Le DPI-A est l’élargissement du diagnostic préimplantatoire (DPI) à la recherche d’aneuploïdie (anomalies sur le nombre des chromosomes) dont la trisomie, sur les embryons conçus in vitro. Ce tri des embryons serait ouvert, à titre expérimental, pour 3 ans. Le gouvernement s’y était fermement opposé en première lecture lorsque Madame Buzyn était ministre de la Santé. Cette question est centrale, puisque cela aboutirait à multiplier le recours à cette pratique (moins de 200 enfants naissent chaque année après DPI) et à accroître l’eugénisme : la sélection d’embryons s’élargirait à des critères non héréditaires, et donc imprévisibles, une porte ouverte vers de nombreux autres tris. - Renforcement de la technique dite du bébé médicament (art. 19 bis A). Le bébé médicament, que l’on appelle aussi DPI-HLA, a été autorisé, à titre expérimental, en 2004. Cette pratique consiste à effectuer une double sélection d’embryons obtenus par fécondation in vitro : d’une part, pour sélectionner les embryons indemnes de la maladie d’un membre d’une fratrie et, d’autre part, pour choisir parmi ceux-ci les embryons génétiquement compatibles avec lui, afin notamment de greffer les cellules souches de cordon ombilical prélevées sur le nouveau-né à son aîné malade. La constitution de stocks de cellules de sang de cordon, offrant une grande variété de typage, décidée lors de la dernière loi de bioéthique, avait comme objectif notamment d’éviter cette pratique. Hautement controversée au niveau de l’éthique, elle n’est plus pratiquée depuis 2014, raison pour laquelle les députés avaient adopté sa suppression en première lecture. Le Sénat l’a réintroduite en première lecture et la commission spéciale l’aggrave, en autorisant plusieurs tentatives de fécondation in vitro et de tris d’embryons si un embryon HLA compatible n’a pas pu être sélectionné.

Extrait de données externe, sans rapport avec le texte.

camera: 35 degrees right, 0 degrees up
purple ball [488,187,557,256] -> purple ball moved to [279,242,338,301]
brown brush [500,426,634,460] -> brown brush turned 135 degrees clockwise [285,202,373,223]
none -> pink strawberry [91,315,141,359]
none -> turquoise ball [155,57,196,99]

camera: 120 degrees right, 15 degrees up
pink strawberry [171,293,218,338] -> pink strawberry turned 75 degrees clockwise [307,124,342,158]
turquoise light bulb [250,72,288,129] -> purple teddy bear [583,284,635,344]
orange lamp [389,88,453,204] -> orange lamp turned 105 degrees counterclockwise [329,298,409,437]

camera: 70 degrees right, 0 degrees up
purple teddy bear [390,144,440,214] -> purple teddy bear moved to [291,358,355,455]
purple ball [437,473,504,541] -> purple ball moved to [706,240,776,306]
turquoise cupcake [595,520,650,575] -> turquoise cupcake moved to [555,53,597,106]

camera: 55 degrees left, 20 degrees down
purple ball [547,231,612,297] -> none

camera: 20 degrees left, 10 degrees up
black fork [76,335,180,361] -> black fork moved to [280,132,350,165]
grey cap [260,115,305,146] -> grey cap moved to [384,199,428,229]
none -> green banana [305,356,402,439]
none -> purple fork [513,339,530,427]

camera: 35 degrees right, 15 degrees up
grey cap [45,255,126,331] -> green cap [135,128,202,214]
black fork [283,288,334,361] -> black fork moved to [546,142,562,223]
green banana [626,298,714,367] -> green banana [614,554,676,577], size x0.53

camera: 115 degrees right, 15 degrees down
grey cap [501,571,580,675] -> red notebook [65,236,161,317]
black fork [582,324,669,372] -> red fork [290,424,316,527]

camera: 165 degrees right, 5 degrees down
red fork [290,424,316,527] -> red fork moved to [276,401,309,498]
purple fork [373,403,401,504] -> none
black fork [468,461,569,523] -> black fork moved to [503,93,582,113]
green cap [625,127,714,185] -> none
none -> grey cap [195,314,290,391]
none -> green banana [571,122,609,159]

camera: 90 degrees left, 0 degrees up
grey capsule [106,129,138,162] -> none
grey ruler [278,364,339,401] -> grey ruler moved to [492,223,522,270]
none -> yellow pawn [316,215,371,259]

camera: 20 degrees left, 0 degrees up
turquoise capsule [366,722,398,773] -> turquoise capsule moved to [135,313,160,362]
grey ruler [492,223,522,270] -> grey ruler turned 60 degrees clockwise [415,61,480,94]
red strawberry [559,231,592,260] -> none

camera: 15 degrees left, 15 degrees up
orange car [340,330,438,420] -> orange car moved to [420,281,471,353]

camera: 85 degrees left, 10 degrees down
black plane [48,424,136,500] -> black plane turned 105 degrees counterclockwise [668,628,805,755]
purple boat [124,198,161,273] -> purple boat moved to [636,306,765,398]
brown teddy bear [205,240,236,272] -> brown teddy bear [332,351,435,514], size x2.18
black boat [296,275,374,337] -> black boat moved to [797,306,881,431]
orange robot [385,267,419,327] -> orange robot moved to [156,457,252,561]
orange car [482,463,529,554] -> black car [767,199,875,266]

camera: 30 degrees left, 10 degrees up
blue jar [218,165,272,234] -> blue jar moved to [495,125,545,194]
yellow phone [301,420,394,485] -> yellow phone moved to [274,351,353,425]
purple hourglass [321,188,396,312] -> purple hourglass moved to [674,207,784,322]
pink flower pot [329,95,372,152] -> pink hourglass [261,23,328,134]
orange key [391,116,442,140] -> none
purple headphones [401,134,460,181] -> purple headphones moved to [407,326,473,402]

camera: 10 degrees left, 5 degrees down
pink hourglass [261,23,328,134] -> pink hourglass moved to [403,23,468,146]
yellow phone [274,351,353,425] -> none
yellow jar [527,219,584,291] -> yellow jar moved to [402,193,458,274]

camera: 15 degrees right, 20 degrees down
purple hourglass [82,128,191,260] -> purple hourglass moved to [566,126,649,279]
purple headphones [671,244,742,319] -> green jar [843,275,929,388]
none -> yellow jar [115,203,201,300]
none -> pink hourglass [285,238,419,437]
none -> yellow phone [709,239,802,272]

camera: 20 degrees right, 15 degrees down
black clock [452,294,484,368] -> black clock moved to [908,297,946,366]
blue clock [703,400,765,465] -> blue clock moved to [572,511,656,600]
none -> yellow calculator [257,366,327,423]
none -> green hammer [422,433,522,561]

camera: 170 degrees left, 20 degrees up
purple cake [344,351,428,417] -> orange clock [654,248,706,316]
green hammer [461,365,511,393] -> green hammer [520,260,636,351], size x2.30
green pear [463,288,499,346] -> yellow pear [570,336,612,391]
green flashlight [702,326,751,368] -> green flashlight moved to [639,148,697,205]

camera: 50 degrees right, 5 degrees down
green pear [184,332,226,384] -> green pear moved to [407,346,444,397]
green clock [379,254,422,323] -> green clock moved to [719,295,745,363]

- Adoption par surprise de l’IMG pour « détresse psychosociale »
Le vote, sans annonce préalable, ni étude d’impact, du critère de « détresse psychosociale » pour avoir recours à une interruption médicale de grossesse (IMG) aboutit à faire exploser l’encadrement de l’avortement en France, sachant que, depuis la loi de 1975, l’IMG est possible sans délai autorisant d’avorter jusqu’au dernier jour de grossesse. Donc concrètement, il serait possible si cette mesure était conservée d’avorter jusqu’au terme de la grossesse d’un fœtus sain. Il s’agit d’une interprétation détournée du motif originel disposant que « la poursuite de la grossesse met en péril grave la santé de la femme ». Cette disposition, votée contre l’avis du rapporteur, véritable cavalier législatif, n’a pas sa place dans le texte.
Conclusion
Le texte de la loi peut encore être modifié par les sénateurs en seconde lecture. Cet examen pourrait intervenir en janvier 2021 – éventuellement dès octobre 2020.
Les deux assemblées ont refusé les amendements demandant d’inscrire un principe de précaution dans la loi, alors que ce même principe a aujourd’hui valeur constitutionnelle quand il s’agit de l’environnement. L’argumentation de la garde des Sceaux, Nicole Belloubet, devant le Sénat en février dernier était révélatrice :
« le principe de précaution est à la fois un système d’évaluation et la mise en place de mesures proportionnées et provisoires en cas d’atteinte grave et irréversible. Or, en matière de bioéthique, je pense que si nous nous interrogions à l’infini sur ce qui est une atteinte grave et irréversible, nous aurions ici une difficulté. »
C’est justement ce qui mobilise tous ceux qui alertent sur ce texte et c’est aussi ce qui justifie notre opposition.